Plenty happened in media worth thinking about last year. Between Amazon’s Jeff Bezos buying the Washington Post and eBay’s Pierre Omidyar partnering with Glenn Greenwald to create a new media venture, here’s one thing you probably didn’t expect: TV news is alive and well.
Which might furrow some brows considering that 68 percent of millennials (this correspondent included) get their news from social media. (And, no, Mom, that doesn’t mean my only news comes from the Snapchats Omar keeps sending on his train rides.)
Like me, you may be getting your news from everywhere but television — but then you’d be in the vast minority.
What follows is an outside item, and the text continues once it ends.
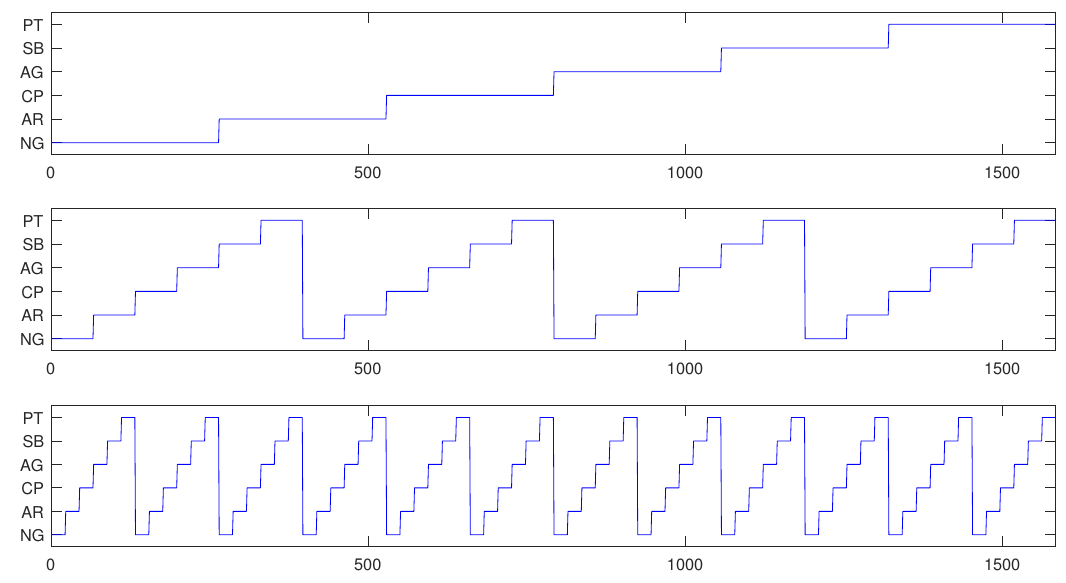
Figure 6. Sampled terrain sequences with different dwelling times. From top to bottom, each terrain dwells for 264, 66 or 22 sampling points, respectively. X axis represents sampling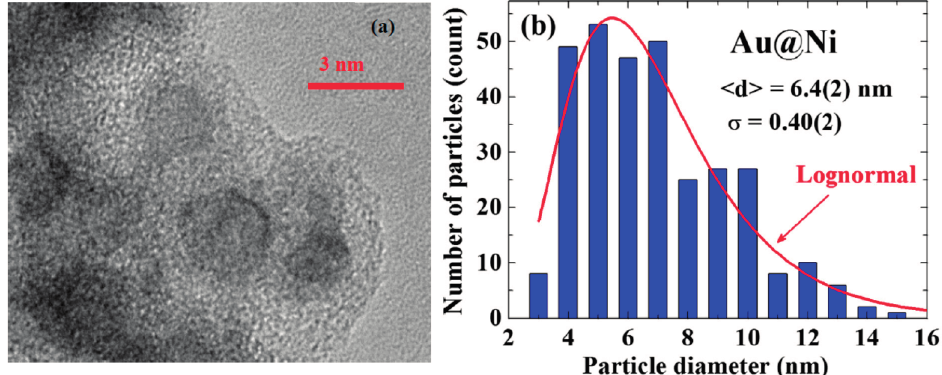
Figure 2. ( a ) Representative TEM images of the Au@Ni NPs, revealing a spherical core/shell structure for the NP; and ( b ) Size distribution obtained from the AFM images. The solid line indicates the results of fits to a lognormal function, giving a mean particle diameter of 6.4 nm with a standard deviation of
Because 71 percent of American adults still tune into their local TV broadcasts. And, according to a new Pew analysis, that number reveals a slight increase in 2013, after plummeting in 2012. Specifically, morning news shows stepped it up with a 6 percent rise in viewership in 2013, and the evening news climbed about 3 percent.
The audience bump was clustered around sweeps in November, according to the data (gathered by Nielsen). And why? Nielsen points to the plagued launch of Obamacare, plus tornadoes and floods (TV still seems to own the weather). But that doesn’t answer our burning question: Namely, how does local TV still hold such a dominant share of American news consumption? And how long can it last; will we soon turn to Twitter and BuzzFeed and Reddit even amid government mayhem or a natural disaster?
At any rate, whether you’re a TweetinGramminSnappin millennial or a crotchety old guy in a bathrobe, you can still yell at the TV. I’ll be busy shouting at Hulu.